Il est tout à fait sensible, je pense, à tous, que ce que je vous montre ici cette année est quelque chose qui peut se situer entre ce qu’on peut appe­ler une éthique freudienne et une esthétique freudienne. L’éthique freu­dienne est là pour autant qu’elle nous montre qu’une des phases de la fonction de l’éthique – et il est bien étonnant qu’on ne l’accentue plus, alors que d’un autre côté cela court la place psychanalytique, ce dont parle toujours Jones, cette complaisance morale – est en quelque sorte ce par quoi l’éthique nous rend inaccessible cette Chose qui l’est d’ores et déjà. J’essaie aujourd’hui de vous montrer, sur la voie d’une esthétique freudienne au sens le plus large du terme esthétique, c’est-à-dire l’analyse de toute économie à proprement parler des signifiants, que l’esthétique freudienne nous la montre, cette Chose, inaccessible.

Et c’est bien là quelque chose qui est tout à fait essentiel à mettre au départ du problème pour essayer d’en articuler les conséquences.

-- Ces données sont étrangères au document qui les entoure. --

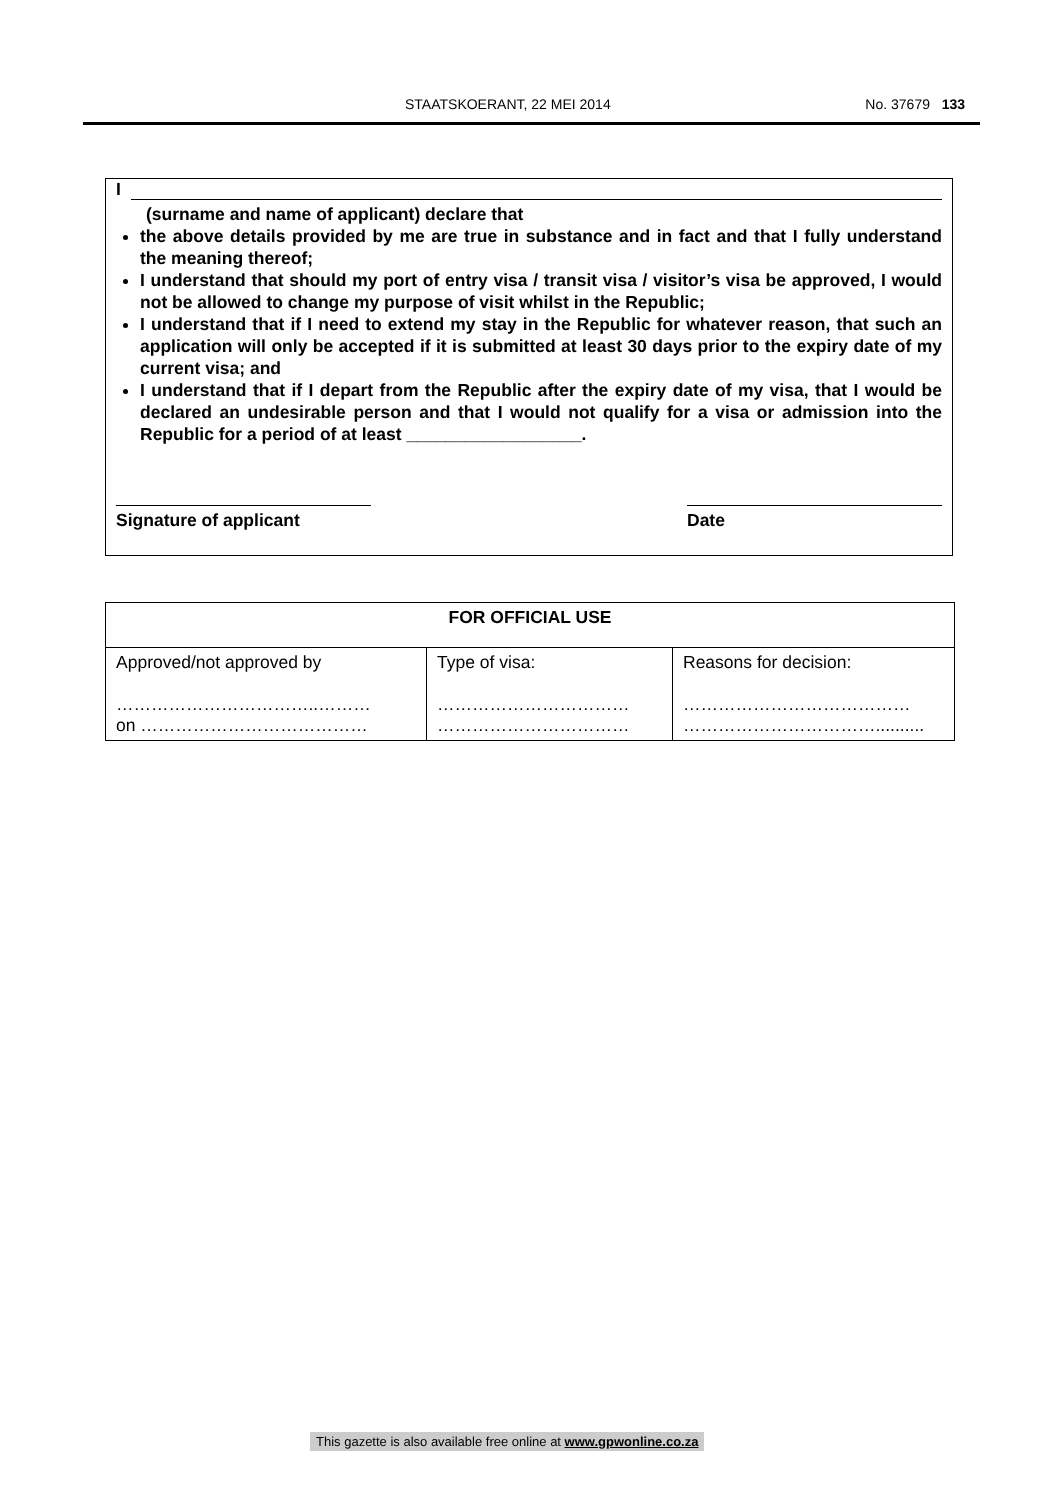STAATSKOERANT, 22 MEI 2014 No. 37679 133
I
(surname and name of applicant) declare that
the above details provided by me are true in substance and in fact and that I fully understand the meaning thereof;
I understand that should my port of entry visa / transit visa / visitor’s visa be approved, I would not be allowed to change my purpose of visit whilst in the Republic;
I understand that if I need to extend my stay in the Republic for whatever reason, that such an application will only be accepted if it is submitted at least 30 days prior to the expiry date of my current visa; and
I understand that if I depart from the Republic after the expiry date of my visa, that I would be declared an undesirable person and that I would not qualify for a visa or admission into the Republic for a period of at least __________________.
Signature of applicant Date
| FOR OFFICIAL USE | | |
| --- | --- | --- |
| Approved/not approved by ……………………………..……… on ………………………………… | Type of visa: …………………………… …………………………… | Reasons for decision: ………………………………… …………………………….......... |
This gazette is also available free online at www.gpwonline.co.za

C’est dans ces conséquences, en particulier, que se situe le problème de l’idéa­lisation. Ce quelque chose que vous avez vu s’ébaucher la dernière fois autour de la sublimation de la morale courtoise, c’est quoi ? Le surgisse­ment du type idéal. Et on pourra introduire un mot qui aura toute la por­tée dans ce que nous dirons par la suite. Il y a un certain style d’honnêteté pour autant que, dans l’ordre de l’éthique, nous faisons la distinction à ces trois niveaux déjà sensibles dans toute la méditation des Anciens et dont un passage du De officiis, que je vous communiquerai ultérieurement, nous parle, entre les trois niveaux du problème éthique, le summum bonum, avec ce problème de savoir si ce summum bonum doit être arti­culé suivant l’honestas, comme étant l’honnête homme, qui doit être articulé comme une certaine organisation, un certain style de vie qui se situe justement en fonction de ce quelque chose qui est la sublimation initiale, et l’utilitas d’autre part, c’est-à-dire ce qui a été articulé comme la base et le fondement de l’utilitarisme, c’est-à-dire ce par quoi j’ai commencé à poser le problème éthique cette année et à quoi nous serons ramenés à la suite. Et nous montrerons ce qui est véritablement l’essence de l’utilita­risme. Vous le verrez, il y a là des perspectives qui peuvent bien être dites ici dès maintenant.